Of course because capital gains are tilted so heavily to high income Canadians, so too are the benefits from the preferential treatment of this type of income. The chart below illustrates who gets the benefit of the current policy that treats capital gains differently from other forms of income. We see that 61 per cent of the benefits flow to individuals with incomes over $250,000. Another 23 per cent of the benefits flow to those earning between $100, 000 and $250, 000. Just 16 per cent of the benefits flow to individuals with incomes under $100, 000—a group that constitutes about 90 per cent of tax filers.

 

What does this look like at the individual level? For tax filers in the $250,000-plus category with taxable capital gains, the average tax savings from preferential treatment of capital gains averaged $64,000 in 2017. For those earning less than $100, 000 with taxable capital gains, the savings from preferential tax treatment averaged just $1,179.

It is clear that the preferential tax treatment of capital gains is highly regressive and benefits the richest among us. What is entirely unclear is what economic benefits are derived from this inequitable tax measure.

The federal Department of Finance says the rationale is “to encourage or attract investment [and] to support competitiveness.” But a tax benefit for only domestic shareholders is unlikely to have much impact on investment in Canada’s open economy.

It is sometimes suggested that capital gains taxes discourage risky investments.

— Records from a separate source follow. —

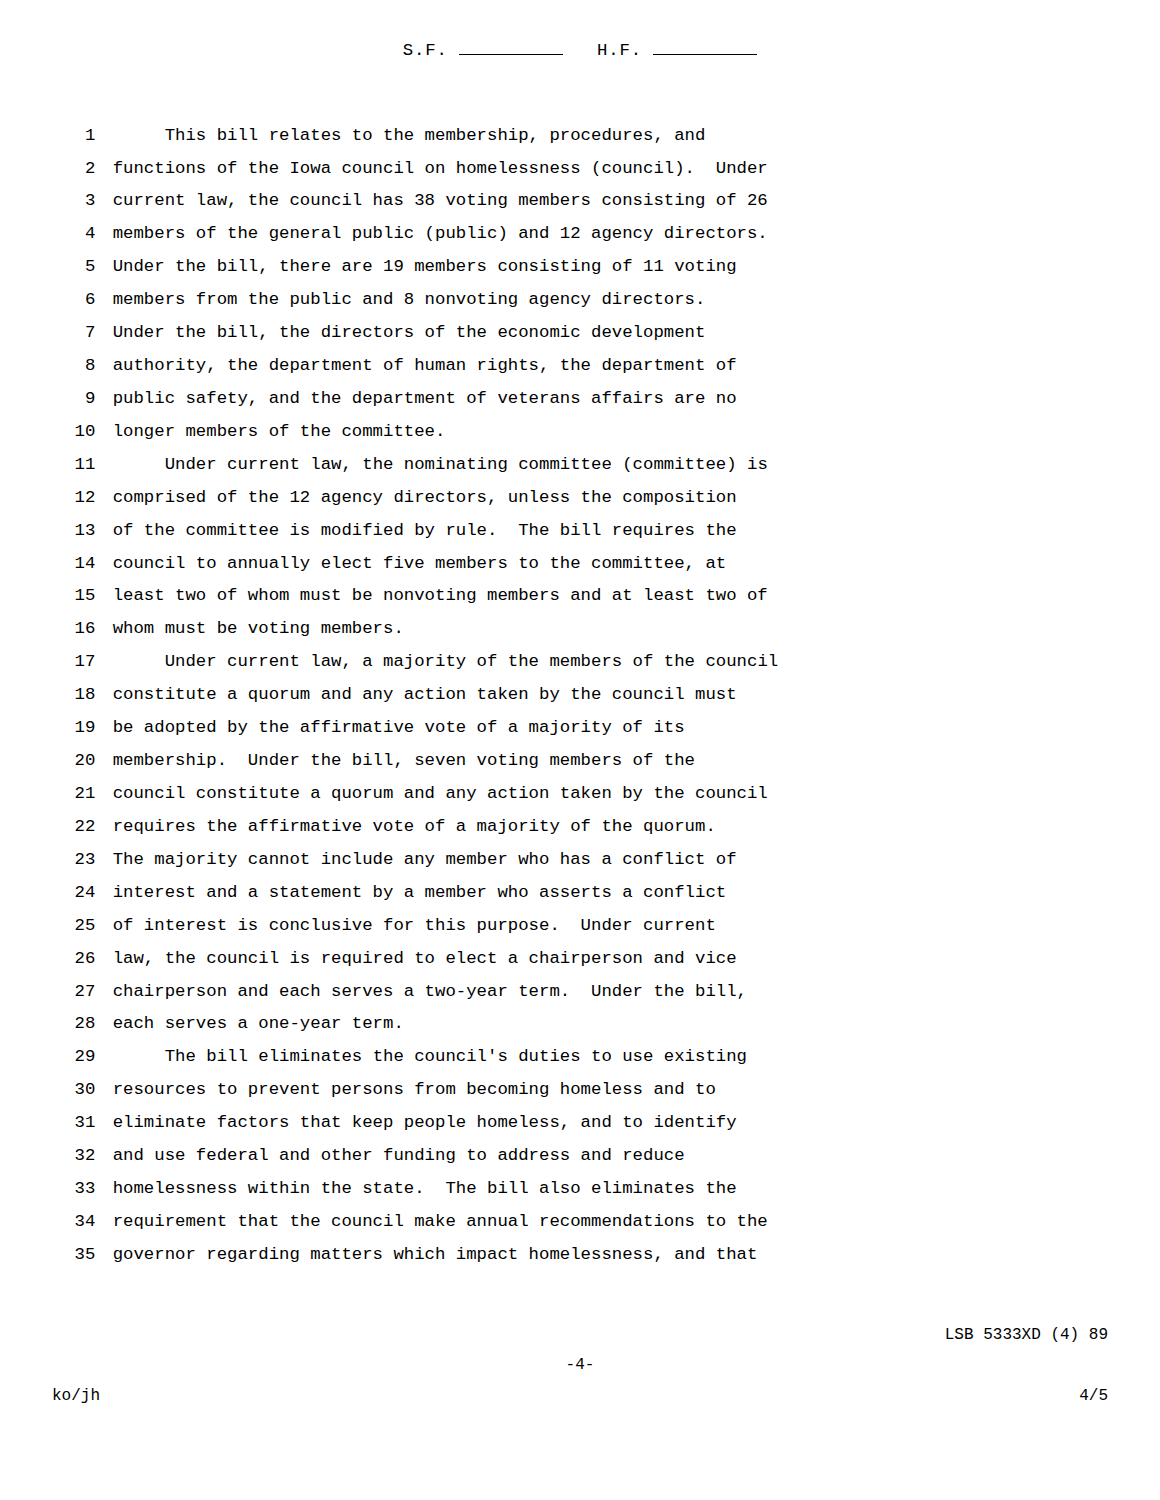S.F. H.F.
This bill relates to the membership, procedures, and
functions of the Iowa council on homelessness (council). Under
current law, the council has 38 voting members consisting of 26
members of the general public (public) and 12 agency directors.
Under the bill, there are 19 members consisting of 11 voting
members from the public and 8 nonvoting agency directors.
Under the bill, the directors of the economic development
authority, the department of human rights, the department of
public safety, and the department of veterans affairs are no
longer members of the committee.
Under current law, the nominating committee (committee) is
comprised of the 12 agency directors, unless the composition
of the committee is modified by rule. The bill requires the
council to annually elect five members to the committee, at
least two of whom must be nonvoting members and at least two of
whom must be voting members.
Under current law, a majority of the members of the council
constitute a quorum and any action taken by the council must
be adopted by the affirmative vote of a majority of its
membership. Under the bill, seven voting members of the
council constitute a quorum and any action taken by the council
requires the affirmative vote of a majority of the quorum.
The majority cannot include any member who has a conflict of
interest and a statement by a member who asserts a conflict
of interest is conclusive for this purpose. Under current
law, the council is required to elect a chairperson and vice
chairperson and each serves a two-year term. Under the bill,
each serves a one-year term.
The bill eliminates the council's duties to use existing
resources to prevent persons from becoming homeless and to
eliminate factors that keep people homeless, and to identify
and use federal and other funding to address and reduce
homelessness within the state. The bill also eliminates the
requirement that the council make annual recommendations to the
governor regarding matters which impact homelessness, and that
LSB 5333XD (4) 89
-4-
ko/jh
4/5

But, as economist Jack Mintz has argued, a capital gains tax that treats losses and gains symmetrically should have no impact on risk taking.

The economic arguments for such strong preferential treatment for capital gains don’t withstand much scrutiny. In fact, it creates harmful economic distortions for both large corporations and small businesses as they face incentives to make business decisions that distribute benefits in the form of capital gains instead of dividends or salaries. It is almost never good news for productivity when business decisions are driven by tax planning considerations.

So the effective tax rate on capital gains inclusion rate should rise. But how much? Raising capital gains tax rates across the board by 50 per cent would approximately eliminate the tax advantage for gains over dividends, for both large corporations and small private businesses. Under this change, the tax advantage of income earned on capital gains compared to labour income would also shrink dramatically, making our tax system fairer.

It would also raise substantial new revenue. With accompanying changes in the taxation of corporate capital gains, I estimate the reform would increase federal and provincial income tax revenue by as much as $16 billion annually.

Trying to make our tax system more progressive is a reasonable objective, but increasing the tax rate on capital gains is a much better way to do it than an annual wealth tax. It would be simpler and cheaper to implement, while reducing the economic costs of tax avoidance behaviour. And it would raise far more revenue than the wealth tax recently proposed by the NDP. The case for an increase in capital gains taxation seems clear.

For wealthy Canadians, January is capital gains season. If you are one of the lucky few who realized gains this year, then congratulations. Now, would you mind paying your fair share in taxes?